Action item:
The data below is to be transcribed word for word; pictures are to be excluded.
━━━
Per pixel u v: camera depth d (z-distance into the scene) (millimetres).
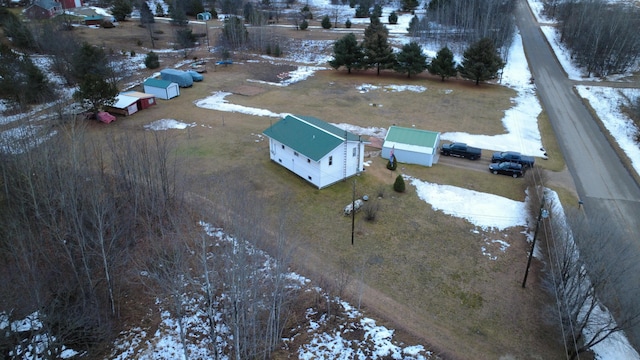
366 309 25172
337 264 28422
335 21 96938
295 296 25172
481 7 84000
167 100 56719
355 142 37562
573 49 74750
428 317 24906
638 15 77562
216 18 102812
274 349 22531
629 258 24094
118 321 24172
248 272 21344
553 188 38125
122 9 93375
━━━
Exercise result:
Per pixel u v: camera depth d (z-distance into the scene) (millimetres).
366 309 25172
337 264 28422
335 21 96938
295 296 25172
481 7 84000
167 100 56719
355 142 37562
573 49 74750
428 317 24906
638 15 77562
216 18 102812
274 349 22531
629 258 24094
118 321 24172
248 272 21344
553 188 38125
122 9 93375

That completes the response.